If you only climb a few walls, durability is not a huge issue. All the models we tested held up for at least 10 walls. However, if you are going to climb a ton of walls, you might want to consider how well reinforced the steps are. Overall, the Fish Smart Aider is the most bomber. After 40-plus walls, it was still going strong. After 20+ walls, the Yates models do not show much sign of wear. After heavy use on 15-plus walls, the Metolius 5 Step blew out (the stitching became abraded, causing the steps to blow out completely). This could be solved with either more bar tacks or an extra piece of webbing sewed over the key stitching point or maybe using PlastiDip. We didn't blow out any other contenders, but we also did not use them as much.
Ease of Use Free Climbing
In addition to being the lightest, the Petzl GradiStep can be put in its own bag, which makes it very low profile. You almost forget it is clipped to your harness when doing free moves. In contrast, the features that make the Yates Big Wall Ladder so comfortable mean it is very bulky when clipped to your harness and the reinforced steps easily get caught in cracks. The Metolius 5 Step doesn't get quite as easily stuck in cracks, but the reinforcement that makes it so comfy can get really stuck. The Metolius Alpine was surprisingly comfortable for being so lightweight and not bulky. Aiders without urethane reinforcement, like the Fish Smarts, are less likely to get stuck in cracks when you bust a free move or two and want to let them dangle (as opposed to taking the time to bunch them up and clip them to the side of your harness).

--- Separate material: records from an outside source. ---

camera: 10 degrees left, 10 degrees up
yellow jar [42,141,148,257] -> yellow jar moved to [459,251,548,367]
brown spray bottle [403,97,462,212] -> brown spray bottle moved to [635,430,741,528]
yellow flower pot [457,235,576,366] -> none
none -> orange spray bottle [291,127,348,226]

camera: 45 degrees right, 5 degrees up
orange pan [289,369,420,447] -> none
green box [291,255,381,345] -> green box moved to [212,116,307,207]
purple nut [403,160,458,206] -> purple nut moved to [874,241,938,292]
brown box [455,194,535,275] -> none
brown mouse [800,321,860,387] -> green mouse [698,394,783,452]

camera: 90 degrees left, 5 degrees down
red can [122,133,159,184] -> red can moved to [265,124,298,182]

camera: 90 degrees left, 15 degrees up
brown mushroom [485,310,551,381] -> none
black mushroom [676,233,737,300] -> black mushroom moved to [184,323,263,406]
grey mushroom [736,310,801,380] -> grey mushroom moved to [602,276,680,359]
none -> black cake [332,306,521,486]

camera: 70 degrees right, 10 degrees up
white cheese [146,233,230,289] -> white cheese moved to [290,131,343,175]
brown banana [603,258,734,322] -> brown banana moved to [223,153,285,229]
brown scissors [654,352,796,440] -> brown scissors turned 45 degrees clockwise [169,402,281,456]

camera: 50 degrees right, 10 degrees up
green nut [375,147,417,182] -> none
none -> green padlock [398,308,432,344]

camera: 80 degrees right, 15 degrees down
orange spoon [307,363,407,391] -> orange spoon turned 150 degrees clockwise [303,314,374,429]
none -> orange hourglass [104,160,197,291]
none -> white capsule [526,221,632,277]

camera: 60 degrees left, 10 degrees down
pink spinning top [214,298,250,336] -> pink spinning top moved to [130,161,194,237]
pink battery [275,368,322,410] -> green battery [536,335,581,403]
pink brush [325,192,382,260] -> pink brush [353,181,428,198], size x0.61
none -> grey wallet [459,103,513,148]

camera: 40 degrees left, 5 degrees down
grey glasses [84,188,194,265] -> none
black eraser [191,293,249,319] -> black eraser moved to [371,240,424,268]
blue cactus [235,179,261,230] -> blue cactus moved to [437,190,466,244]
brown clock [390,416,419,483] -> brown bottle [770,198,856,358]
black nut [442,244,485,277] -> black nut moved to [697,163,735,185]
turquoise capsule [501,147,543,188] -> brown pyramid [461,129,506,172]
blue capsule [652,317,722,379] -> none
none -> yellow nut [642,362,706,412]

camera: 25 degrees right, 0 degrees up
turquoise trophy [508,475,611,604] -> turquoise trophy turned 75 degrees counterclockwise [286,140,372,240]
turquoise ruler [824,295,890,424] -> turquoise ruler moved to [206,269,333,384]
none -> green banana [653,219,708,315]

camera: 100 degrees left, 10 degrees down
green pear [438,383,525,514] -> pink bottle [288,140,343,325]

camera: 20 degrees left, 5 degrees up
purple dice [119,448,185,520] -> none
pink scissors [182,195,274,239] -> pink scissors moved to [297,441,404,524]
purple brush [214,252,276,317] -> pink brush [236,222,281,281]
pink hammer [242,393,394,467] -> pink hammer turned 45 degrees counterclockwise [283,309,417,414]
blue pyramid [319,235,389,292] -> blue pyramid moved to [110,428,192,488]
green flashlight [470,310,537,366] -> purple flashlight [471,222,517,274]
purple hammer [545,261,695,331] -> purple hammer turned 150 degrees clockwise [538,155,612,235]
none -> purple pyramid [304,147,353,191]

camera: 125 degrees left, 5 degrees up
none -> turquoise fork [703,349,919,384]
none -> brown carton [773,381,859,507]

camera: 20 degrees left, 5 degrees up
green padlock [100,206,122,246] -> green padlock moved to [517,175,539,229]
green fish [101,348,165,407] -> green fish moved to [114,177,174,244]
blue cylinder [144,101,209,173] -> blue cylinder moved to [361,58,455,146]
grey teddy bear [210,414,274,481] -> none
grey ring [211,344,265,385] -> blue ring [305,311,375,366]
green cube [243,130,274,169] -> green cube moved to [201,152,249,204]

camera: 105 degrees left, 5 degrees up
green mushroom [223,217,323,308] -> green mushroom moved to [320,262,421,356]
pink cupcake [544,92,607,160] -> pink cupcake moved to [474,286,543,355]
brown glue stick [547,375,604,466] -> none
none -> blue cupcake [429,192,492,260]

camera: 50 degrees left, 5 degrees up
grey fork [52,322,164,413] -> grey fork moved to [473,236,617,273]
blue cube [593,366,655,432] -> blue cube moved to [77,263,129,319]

Overall, the Metolius 5 Step with sub steps in the top two steps gives you the most options for top-stepping. It also has the highest step, so on low-angle terrain it lets you reach the highest (unless you want to put your foot in the grab loop).
Of the aid ladder style, any model that does not have a spreader bar (like the Metolius 8 Step Ladder) is very hard to get in the top steps if you are only using two in total. The Yates Big Wall Ladder was better for top-stepping, but the Metolius Ladder did have a bigger grab loop so you can get your foot in for the occasional "super top-stepping" move.
The type of aider you choose will depend on the type of wall climbing you prefer. Just as important to consider is which one would best fit your technique. Almost every product we tested excelled in a certain application or was a great value.